Summary: Many insect species present a formidable genome assembly challenge due to their small body size and highly diverse and repetitive genomes. Emerging technologies such as long-read sequencing, linked read clouds, Hi-C mapping, and optical mapping are helping to address these challenges, but present some new challenges of their own. I will present the common pitfalls of insect genome assembly, and review my recent experience assembling various Aedes and Anopheles mosquito genomes using these technologies.

Slides
Video Recording

March 7th, 2018
Speaker: Ning Jiang, Professor, Dept. of Horticulture, Michigan State University

Title: Construction of custom repeat libraries for genome annotation

Summary: Introduction of background, rationale, and methods for building transposon library prior to gene annotation.

Slides
Video Recording

April 4th 2018
Speaker: Carson Holt, Research Associate, USTAR Center for Genetic Discovery, University of Utah

Title: Automated Genome Annotation and Analysis

Summary: Introduction to gene prediction and genome annotation methods, organism specific considerations that can affect the annotation process, and a brief example of using automated pipelines such as MAKER for structural and functional annotation of a genome.

Slides
Video recording coming soon

May 2nd, 2018
Speaker: Ben Busby, Genomic Outreach Coordinator and Bioinformatics Training Lead, NCBI

Title: NCBI Resources in the Data Science Era!

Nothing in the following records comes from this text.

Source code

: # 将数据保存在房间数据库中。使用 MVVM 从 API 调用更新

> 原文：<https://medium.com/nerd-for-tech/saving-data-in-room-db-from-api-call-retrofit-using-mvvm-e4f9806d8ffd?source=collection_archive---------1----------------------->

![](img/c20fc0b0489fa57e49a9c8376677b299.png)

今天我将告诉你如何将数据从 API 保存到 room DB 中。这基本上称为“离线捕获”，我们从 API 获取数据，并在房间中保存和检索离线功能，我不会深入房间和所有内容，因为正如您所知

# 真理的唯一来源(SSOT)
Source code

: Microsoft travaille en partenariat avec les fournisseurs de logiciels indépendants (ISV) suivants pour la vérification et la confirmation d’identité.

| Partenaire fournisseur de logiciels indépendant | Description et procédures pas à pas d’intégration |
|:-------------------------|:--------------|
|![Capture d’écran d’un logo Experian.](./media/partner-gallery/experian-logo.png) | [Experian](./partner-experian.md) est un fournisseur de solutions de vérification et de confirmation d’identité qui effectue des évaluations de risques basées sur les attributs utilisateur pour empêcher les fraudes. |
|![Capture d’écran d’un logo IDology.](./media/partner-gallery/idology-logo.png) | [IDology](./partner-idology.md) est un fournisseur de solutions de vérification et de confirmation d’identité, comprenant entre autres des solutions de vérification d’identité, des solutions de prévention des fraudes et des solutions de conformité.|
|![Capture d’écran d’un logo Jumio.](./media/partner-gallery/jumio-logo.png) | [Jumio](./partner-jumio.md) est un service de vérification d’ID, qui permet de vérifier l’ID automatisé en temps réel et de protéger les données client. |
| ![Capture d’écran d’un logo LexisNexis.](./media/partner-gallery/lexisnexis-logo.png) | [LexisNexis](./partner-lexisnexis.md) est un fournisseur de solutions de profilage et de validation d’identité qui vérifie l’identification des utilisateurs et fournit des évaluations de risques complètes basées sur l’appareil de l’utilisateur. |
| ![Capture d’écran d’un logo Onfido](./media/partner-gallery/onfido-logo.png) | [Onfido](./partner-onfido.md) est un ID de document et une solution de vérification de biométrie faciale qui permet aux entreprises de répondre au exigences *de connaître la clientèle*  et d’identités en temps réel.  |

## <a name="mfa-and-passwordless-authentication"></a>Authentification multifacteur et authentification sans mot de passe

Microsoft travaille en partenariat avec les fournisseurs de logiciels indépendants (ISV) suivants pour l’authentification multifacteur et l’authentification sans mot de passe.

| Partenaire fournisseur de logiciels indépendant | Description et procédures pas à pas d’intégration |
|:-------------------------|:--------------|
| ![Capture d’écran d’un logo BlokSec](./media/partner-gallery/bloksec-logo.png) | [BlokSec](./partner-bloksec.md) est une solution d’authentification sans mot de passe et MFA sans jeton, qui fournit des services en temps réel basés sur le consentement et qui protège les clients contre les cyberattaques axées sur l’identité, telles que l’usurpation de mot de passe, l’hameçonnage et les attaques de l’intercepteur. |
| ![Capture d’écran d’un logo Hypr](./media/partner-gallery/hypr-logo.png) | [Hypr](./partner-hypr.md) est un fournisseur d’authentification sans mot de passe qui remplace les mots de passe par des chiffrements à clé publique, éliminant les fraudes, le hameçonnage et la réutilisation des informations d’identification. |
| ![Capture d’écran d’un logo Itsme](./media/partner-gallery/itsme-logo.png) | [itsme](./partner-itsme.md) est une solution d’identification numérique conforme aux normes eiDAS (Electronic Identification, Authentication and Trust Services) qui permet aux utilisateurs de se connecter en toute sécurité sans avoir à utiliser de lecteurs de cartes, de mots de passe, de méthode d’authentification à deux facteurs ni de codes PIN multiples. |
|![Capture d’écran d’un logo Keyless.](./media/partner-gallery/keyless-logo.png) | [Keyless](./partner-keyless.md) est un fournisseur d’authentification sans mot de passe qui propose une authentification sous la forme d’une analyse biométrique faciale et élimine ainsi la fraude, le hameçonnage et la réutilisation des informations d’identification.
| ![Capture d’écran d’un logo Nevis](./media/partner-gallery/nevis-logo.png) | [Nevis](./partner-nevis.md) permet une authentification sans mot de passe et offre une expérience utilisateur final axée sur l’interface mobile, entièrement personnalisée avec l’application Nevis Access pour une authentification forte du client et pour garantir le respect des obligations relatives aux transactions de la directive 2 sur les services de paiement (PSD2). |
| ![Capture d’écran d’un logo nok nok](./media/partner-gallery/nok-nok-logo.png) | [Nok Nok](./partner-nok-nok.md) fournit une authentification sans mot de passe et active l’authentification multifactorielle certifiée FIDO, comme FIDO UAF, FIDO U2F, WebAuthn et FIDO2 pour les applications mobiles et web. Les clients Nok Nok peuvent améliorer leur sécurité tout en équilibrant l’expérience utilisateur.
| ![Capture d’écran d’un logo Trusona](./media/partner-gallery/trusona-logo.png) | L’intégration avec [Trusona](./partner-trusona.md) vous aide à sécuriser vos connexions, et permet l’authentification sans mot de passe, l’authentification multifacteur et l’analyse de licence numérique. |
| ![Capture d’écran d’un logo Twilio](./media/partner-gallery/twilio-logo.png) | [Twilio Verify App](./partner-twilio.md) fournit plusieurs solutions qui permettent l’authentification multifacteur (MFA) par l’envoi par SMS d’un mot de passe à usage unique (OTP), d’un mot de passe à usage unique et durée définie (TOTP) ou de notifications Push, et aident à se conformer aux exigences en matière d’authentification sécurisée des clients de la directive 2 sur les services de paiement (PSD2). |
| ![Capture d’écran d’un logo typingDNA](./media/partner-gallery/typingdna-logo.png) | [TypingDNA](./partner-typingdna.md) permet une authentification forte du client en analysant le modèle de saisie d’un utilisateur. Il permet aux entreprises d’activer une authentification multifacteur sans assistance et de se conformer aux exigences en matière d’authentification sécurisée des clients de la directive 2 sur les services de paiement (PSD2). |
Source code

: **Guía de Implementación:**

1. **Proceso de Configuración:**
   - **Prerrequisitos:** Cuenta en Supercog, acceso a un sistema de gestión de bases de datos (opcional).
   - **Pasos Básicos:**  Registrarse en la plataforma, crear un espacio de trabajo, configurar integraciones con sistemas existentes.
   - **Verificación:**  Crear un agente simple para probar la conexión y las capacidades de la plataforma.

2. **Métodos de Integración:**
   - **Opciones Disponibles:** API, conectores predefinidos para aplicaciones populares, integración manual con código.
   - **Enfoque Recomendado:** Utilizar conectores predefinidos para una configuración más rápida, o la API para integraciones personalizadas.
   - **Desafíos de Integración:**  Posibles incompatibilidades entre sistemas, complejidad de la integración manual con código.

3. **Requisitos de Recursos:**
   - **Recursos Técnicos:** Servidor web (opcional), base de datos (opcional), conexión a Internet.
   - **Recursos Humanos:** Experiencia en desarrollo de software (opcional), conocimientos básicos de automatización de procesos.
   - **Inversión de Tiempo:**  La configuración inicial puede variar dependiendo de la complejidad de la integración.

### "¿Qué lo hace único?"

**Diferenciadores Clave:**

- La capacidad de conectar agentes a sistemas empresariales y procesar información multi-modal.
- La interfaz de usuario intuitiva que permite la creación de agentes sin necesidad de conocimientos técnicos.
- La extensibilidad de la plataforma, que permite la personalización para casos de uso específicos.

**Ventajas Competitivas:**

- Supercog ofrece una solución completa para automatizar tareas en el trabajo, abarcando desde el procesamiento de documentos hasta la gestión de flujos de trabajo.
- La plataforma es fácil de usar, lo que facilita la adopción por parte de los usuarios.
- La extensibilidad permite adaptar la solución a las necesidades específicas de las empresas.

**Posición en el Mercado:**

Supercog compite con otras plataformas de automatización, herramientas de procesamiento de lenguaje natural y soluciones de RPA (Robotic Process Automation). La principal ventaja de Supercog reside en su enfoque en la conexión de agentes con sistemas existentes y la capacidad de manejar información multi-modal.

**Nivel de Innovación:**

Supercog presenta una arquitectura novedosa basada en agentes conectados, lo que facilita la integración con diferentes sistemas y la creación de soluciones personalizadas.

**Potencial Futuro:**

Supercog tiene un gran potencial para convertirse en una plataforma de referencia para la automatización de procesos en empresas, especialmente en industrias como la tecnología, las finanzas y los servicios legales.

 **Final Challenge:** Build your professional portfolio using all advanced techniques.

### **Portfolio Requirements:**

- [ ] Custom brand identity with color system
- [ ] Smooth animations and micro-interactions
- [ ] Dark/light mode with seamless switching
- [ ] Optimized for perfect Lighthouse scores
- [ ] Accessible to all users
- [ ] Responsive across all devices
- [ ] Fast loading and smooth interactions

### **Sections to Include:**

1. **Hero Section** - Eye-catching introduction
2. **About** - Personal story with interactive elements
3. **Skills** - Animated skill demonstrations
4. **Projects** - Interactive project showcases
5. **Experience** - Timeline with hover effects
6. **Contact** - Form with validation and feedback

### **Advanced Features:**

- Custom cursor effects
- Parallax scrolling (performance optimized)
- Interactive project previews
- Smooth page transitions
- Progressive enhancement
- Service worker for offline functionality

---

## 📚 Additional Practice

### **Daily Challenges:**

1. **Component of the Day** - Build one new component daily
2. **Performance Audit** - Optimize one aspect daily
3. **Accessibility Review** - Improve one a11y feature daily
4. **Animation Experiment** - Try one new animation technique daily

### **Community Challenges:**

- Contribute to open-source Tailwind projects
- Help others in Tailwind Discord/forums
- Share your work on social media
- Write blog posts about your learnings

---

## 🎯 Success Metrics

Summary: Ben will discuss a number of NCBI databases, submissions, finding, extracting and analyzing data. After a brief introduction, he will work through a use case. At the end, he will talk about some research projects which use similar workflows that were prototyped in a hackathon setting (one example with a collaborator from i5k).

Slides
Video recording coming soon

June 6th, 2018
No webinar in June to accomodate those attending the 11th Annual Arthropod Genomics Symposium June 7-9 at the University of Illinois at Urbana-Champaign.